George has an interesting exchange to share from a news article. He said I

could post it to the forum.

 

 

 

Peggy

 

 

 

Subject: Re: FW: Bloomberg news: Ethanol's a Big Scam, and Bush Has Fallen

for It: Ke...

 

 

 

My comments interspersed below.George

 

 

 

 

Ethanol's a Big Scam, and Bush Has Fallen for It: Kevin Hassett

 

Feb. 13 (Bloomberg) -- In his State of the Union address, George W. Bush

called for an intense effort to develop more efficient alternative fuel

sources.

 

``We will also fund additional research in cutting-edge methods of producing

ethanol, not just from corn but from wood chips and stalks or switch

grass,'' the president said. ``Our goal is to make this new kind of ethanol

practical and competitive within six years.''

 

George: His comment is fairly accurate, but his time schedule is off.

BioFuels Energy Corporation has the technology done, and is going commercial

now with plans that allow a distillery to make ethanol from waste vegetation

or non-traditional crops at a healthy profit without relying on subsidies.

 

Bush should have known better. In a capital city that is full of shameless

political scams, ethanol is perhaps the most egregious. There has probably

never been a specific topic around which so much disinformation is spread.

Ethanol lowers our reliance on fossil fuels! Ethanol helps clean the

environment! Ethanol will save the family farm!

 

George: All three statements are true. Replacing gasoline with up to 85%

ethanol reduces reliance on foreign gasoline sources. Numerous tests have

demonstrated lower NOx, lower CO, and lower VOC emissions, primarily due to

the reduced operating temperatures and increased oxygenation of the fuel.

The family farm profits one of two ways: a cattle operation can convert some

of it's corn feed ration to ethanol without losing any of the feed value,

and use the ethanol produced to make electricity or use it as a direct fuel

to run stationbary engines. The manure from the feeding operation generates

methane to burn for the heat to run the distillery. No dependence on oil.

A traditional rowcrop operation can grow some of the high biomass crops such

as sweet sorghum, sorghum-sudan forages, elephant grass, tall wheatgrass,

switchgrass, Johnson grass, and a host of others (see purdue biomass

electronic file) to sell to a distillery for more than they have ever made

on traditional crops.

 

Such sound bites work wonders when it comes to raising money. And the amount

involved is mind-boggling. The federal government subsidizes ethanol

producers with a tax credit of 51 cents per gallon of fuel ethanol; those

subsidies will total about $1.4 billion this year.

 

George: Our pro-forma sheets show no need for subsidies. We don't need

government money, private capital can do this.

 

Corn Money

 

The Energy Department and the Agriculture Department spend tens of millions

of dollars every year on biomass-based energy research and development. This

is in addition to the billions of dollars -- more than $4 billion in 2004 --

the U.S. provides in subsidies for the production of corn, from which most

domestically produced ethanol is derived.

Extracted data entries
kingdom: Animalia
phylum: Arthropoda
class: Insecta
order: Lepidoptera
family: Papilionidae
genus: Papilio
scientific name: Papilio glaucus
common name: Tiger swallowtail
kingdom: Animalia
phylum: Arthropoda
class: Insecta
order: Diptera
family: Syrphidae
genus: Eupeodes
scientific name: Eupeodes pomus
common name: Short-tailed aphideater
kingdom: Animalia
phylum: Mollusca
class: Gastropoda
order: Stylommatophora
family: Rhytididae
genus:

EXERCISES:
1. For each statement, say whether it agrees with the ethanol post. Answer yes or no and quote the words from the post that decide it. (a) The federal tax credit for ethanol producers is 51 cents per gallon of fuel ethanol. (b) George says his group's figures depend on government subsidies. (c) Bush set a goal of making the new kind of ethanol practical and competitive within ten years.
2. Write a continuation of the ethanol post that begins right after its final sentence.
The material above stands apart from the ethanol post.

TASK RESULTS:
1.
(a) Yes: "a tax credit of 51 cents per gallon of fuel ethanol"
(b) No: "Our pro-forma sheets show no need for subsidies."
(c) No: "Our goal is to make this new kind of ethanol practical and competitive within six years."

2.
If you look at the facts, the spending makes no sense whatsoever.

 

George: AMEN. As a retired former Ag Researcher with both USDA and Texas

A&M, I have first hand experience that neither the USDA nor the State

Agricultural Research Stations is interested in solutions. What matters is

the research itself, and no one is allowed to sign off on a project until

at least two subsequent studies have been lined up. The research community

learned it's lesson when Jonas Salk cured Polio and killed the careers of a

number of dedicated researchers.

 

Consider how ethanol is produced. Corn is grown, harvested, and delivered to

an ethanol plant. There the corn is finely ground and mixed with water.

After fermentation, a mixture that is about 8 percent ethanol must be

repeatedly distilled until it is 99.5 percent pure ethanol.

 

George: Whoa, that's inaccurate rabble-rousing. The reflux that takes

place in a distilling column does not require additonal heat, it is all

applied a single time in the primary boiler. Reflux is a series of

distillations, but not to the extent that you can define where one stops and

another begins.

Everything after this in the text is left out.